It turns out, all that awkwardness and questioning and curiosity I carried with me over the decades like a wooden-nickel was useless. Cecil is my dad and his brother came out on the DNA test as "Uncle," it didn't read "Daddy-uncle" or anything close to daddy, much like my uncle said all of the many years, all along. My uncle is my uncle and no more. If you read this uncle, sorry I doubted you.
Knowing the truth now feels weird. I'm not happy or sad, nor disappointed or elated. I didn't know what to expect, I didn't really consider how I would feel, one way or the other. It just feels, weird. Almost numb, but yes tonight, weird. Maybe a little disoriented?
It is rather strange in a sense after these years of wondering about it to finally have a definitive answer, and I suppose you could say to have closure now too. I guess I should feel embarrassed for considering, contemplating, or entertaining the idea that my uncle could've fathered me. I need to forgive the 11 year old Craig who tried to make sense of a completely messed up situation.
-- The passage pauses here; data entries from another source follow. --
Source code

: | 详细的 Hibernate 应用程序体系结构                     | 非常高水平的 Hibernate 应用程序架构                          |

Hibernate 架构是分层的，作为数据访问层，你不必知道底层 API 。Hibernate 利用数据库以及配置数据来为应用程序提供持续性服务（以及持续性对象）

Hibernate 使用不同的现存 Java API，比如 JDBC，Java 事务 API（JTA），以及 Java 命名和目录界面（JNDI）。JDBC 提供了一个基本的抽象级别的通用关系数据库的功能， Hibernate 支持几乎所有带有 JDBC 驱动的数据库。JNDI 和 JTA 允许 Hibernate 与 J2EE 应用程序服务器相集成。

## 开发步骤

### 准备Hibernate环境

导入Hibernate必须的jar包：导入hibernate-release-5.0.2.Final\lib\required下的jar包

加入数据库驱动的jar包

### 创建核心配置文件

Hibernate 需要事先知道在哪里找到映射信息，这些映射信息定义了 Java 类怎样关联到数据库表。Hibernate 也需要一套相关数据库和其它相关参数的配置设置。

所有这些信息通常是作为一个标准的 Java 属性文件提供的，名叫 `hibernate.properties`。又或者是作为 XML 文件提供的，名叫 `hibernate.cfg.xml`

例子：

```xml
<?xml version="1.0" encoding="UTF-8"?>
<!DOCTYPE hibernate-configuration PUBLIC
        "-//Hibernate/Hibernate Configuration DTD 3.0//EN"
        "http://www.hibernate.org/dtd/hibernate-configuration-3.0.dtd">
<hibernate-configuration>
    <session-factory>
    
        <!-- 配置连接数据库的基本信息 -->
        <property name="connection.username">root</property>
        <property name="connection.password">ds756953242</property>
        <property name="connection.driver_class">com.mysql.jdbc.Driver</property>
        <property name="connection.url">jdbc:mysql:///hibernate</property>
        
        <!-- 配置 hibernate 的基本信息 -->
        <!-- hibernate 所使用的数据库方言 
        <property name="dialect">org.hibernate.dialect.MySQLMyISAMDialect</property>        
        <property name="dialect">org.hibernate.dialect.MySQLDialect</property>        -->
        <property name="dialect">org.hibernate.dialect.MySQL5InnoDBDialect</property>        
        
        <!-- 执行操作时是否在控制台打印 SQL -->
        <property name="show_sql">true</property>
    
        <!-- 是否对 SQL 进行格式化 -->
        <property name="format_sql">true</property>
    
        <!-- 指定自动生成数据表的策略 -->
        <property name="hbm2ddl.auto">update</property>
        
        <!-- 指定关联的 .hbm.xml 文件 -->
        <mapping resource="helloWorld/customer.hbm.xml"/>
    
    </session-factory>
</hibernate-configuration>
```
Honestly, instead of feeling embarrassed, I'm more disappointed in Cecil for sharing the ugly family secret that my mom was unfaithful and for causing me so much self-doubt throughout my childhood and adult life.
By no sense was I traumatized by this, it's dysfunctional but not detrimental, but the burden of carrying this question for so long and the tension and the fracture/division this caused ruptures family dynamics and has had ripple effects. It caused me trust-issues with female relationships as a young adult, and it certainly disrupted family ties along the way.
If there's a lesson to be learned here, some piece of wisdom I could distill and syphon off for you, I'm not aware of it yet. I guess at this point I'd say, be cautious with what you burden your offspring with, be attentive to your spouses, and be willing to be proved wrong about ideas you hold to.